* THE TASK:
Copy the lines of the material below word for word, leaving out the pictures.

* PROVIDED RECORDS:
=-=-=
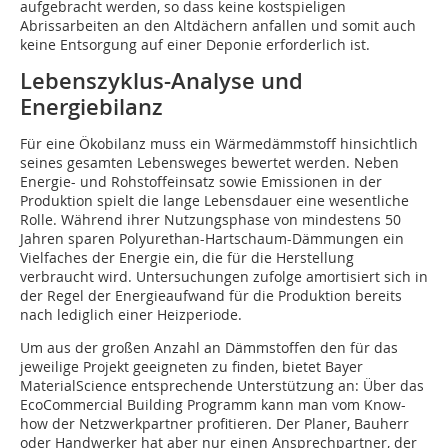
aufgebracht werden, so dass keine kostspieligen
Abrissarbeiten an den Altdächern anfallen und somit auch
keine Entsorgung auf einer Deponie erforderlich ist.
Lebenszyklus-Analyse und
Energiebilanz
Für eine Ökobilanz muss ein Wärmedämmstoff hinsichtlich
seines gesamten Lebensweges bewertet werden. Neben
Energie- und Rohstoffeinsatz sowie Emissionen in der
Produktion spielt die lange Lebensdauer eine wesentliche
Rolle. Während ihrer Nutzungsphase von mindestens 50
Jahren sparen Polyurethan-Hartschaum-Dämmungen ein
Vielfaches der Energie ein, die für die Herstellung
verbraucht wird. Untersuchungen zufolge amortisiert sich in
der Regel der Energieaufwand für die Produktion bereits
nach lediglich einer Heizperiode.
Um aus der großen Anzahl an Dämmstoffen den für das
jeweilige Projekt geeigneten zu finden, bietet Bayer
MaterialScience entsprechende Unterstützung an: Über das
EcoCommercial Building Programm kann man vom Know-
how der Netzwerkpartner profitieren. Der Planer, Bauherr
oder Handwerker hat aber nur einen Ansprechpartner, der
=-=-=
* RESULT OF THE TASK:
aufgebracht werden, so dass keine kostspieligen
Abrissarbeiten an den Altdächern anfallen und somit auch
keine Entsorgung auf einer Deponie erforderlich ist.
Lebenszyklus-Analyse und
Energiebilanz
Für eine Ökobilanz muss ein Wärmedämmstoff hinsichtlich
seines gesamten Lebensweges bewertet werden. Neben
Energie- und Rohstoffeinsatz sowie Emissionen in der
Produktion spielt die lange Lebensdauer eine wesentliche
Rolle. Während ihrer Nutzungsphase von mindestens 50
Jahren sparen Polyurethan-Hartschaum-Dämmungen ein
Vielfaches der Energie ein, die für die Herstellung
verbraucht wird. Untersuchungen zufolge amortisiert sich in
der Regel der Energieaufwand für die Produktion bereits
nach lediglich einer Heizperiode.
Um aus der großen Anzahl an Dämmstoffen den für das
jeweilige Projekt geeigneten zu finden, bietet Bayer
MaterialScience entsprechende Unterstützung an: Über das
EcoCommercial Building Programm kann man vom Know-
how der Netzwerkpartner profitieren. Der Planer, Bauherr
oder Handwerker hat aber nur einen Ansprechpartner, der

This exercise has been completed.